Optimizing power by selective IP card shutdown using transport slicing

TL;DR

This paper introduces a dual-slice IP network strategy for 6G that optimizes energy efficiency by selectively shutting down line cards during low traffic periods, using multi-objective evolutionary algorithms.

Contribution

It proposes a novel dual-slice approach combined with Pareto-based algorithms to significantly reduce energy consumption in IP networks while maintaining performance.

Findings

Over 40% of line cards can be deactivated during low traffic periods.

Multi-objective optimization balances energy savings and latency effectively.

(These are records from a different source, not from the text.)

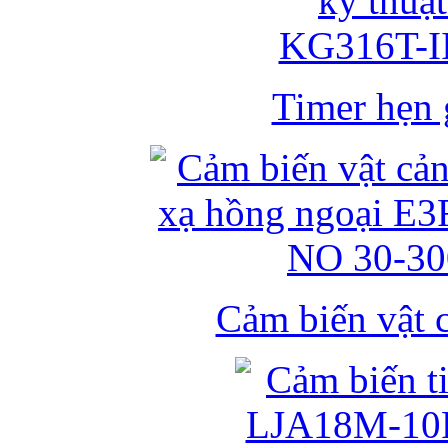
Timer hẹn g
Cảm biến vật 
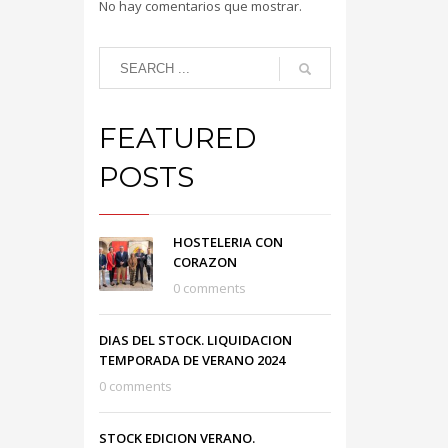
No hay comentarios que mostrar.
FEATURED
POSTS
HOSTELERIA CON
CORAZON
0 comments
DIAS DEL STOCK. LIQUIDACION
TEMPORADA DE VERANO 2024
0 comments
STOCK EDICION VERANO.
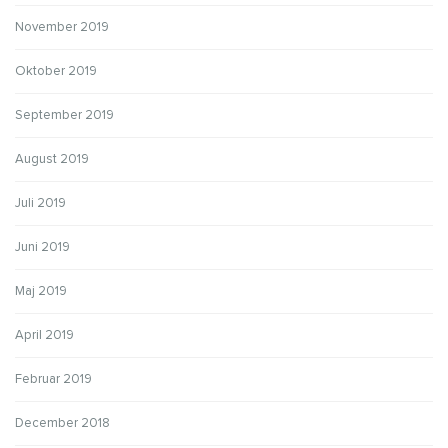
November 2019
Oktober 2019
September 2019
August 2019
Juli 2019
Juni 2019
Maj 2019
April 2019
Februar 2019
December 2018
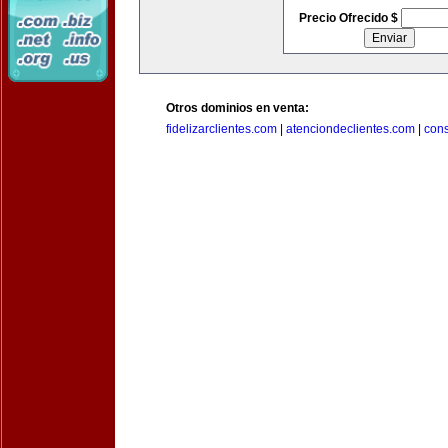
Precio Ofrecido $
Otros dominios en venta:
fidelizarclientes.com
|
atenciondeclientes.com
|
con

Differentiated QoS constraints maintain latency below 7 ms for premium traffic.

Abstract

The increasing energy demands of upcoming sixth-generation (6G) mobile networks and networks supporting AI applications pose significant challenges for network operators in terms of operational costs and environmental impact. To address these challenges, this paper proposes a novel IP-based network slicing strategy that optimizes energy efficiency through a dual-slice approach. The proposed solution consists of a Day Slice, designed to meet high-performance requirements during peak traffic hours, and a Night Slice, optimized for energy savings by deactivating excess line-cards in card-based routers during periods of low traffic demand. The traffic is switched between the Day and Night Slices at predefined times, assuming appropriate traffic engineering mechanisms are in place to minimize disruption and support session continuity. We apply Pareto-based evolutionary algorithms (NSGA-II, CTAEA, and AGE-MOEA) to jointly optimize energy consumption and latency. Experiments conducted on the SNDlib india35 topology demonstrate that multi-objective optimization can deactivate over 40% of line cards during low-traffic periods, providing significant energy savings while maintaining acceptable performance. Additionally, a multi-service extension using AGE-MOEA introduces differentiated QoS constraints, maintaining latency below 7 ms for premium traffic while preserving substantial energy savings.